_Provided entries_:

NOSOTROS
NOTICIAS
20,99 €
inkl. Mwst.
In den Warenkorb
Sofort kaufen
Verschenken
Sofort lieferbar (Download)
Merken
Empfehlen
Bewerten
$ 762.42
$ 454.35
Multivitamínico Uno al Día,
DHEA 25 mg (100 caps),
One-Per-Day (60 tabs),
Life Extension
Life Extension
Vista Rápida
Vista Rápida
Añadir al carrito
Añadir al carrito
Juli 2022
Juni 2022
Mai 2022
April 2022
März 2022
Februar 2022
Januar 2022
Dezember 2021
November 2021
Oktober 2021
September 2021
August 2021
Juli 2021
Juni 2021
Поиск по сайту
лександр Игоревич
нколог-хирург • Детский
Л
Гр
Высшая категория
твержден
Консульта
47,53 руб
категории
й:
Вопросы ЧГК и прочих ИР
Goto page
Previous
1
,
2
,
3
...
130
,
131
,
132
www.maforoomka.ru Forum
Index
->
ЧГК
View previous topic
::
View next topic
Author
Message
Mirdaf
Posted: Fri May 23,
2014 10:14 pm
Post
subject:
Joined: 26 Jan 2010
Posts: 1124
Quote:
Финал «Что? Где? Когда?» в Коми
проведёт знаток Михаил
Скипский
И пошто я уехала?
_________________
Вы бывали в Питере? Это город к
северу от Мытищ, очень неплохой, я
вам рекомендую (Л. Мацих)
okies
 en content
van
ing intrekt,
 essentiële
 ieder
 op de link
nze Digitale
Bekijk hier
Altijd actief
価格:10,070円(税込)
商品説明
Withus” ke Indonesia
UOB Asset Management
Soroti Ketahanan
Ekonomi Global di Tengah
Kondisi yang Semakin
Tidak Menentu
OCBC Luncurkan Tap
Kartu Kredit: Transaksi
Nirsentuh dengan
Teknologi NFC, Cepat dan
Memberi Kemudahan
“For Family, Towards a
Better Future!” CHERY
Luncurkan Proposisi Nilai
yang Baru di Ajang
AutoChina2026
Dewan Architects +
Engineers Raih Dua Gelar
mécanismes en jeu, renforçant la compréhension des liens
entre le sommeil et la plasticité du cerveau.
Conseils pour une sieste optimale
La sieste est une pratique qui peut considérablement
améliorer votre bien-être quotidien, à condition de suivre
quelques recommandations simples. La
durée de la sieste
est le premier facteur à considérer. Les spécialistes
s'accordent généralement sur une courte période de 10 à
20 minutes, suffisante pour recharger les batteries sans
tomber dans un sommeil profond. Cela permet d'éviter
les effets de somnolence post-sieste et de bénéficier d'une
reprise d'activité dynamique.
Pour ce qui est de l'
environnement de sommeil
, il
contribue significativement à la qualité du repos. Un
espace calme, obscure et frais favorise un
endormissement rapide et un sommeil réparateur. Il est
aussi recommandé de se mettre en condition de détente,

_What the task asks_: Report how many lines of the records contain the word "yang", giving only the number.

_Answer for this exercise_: 2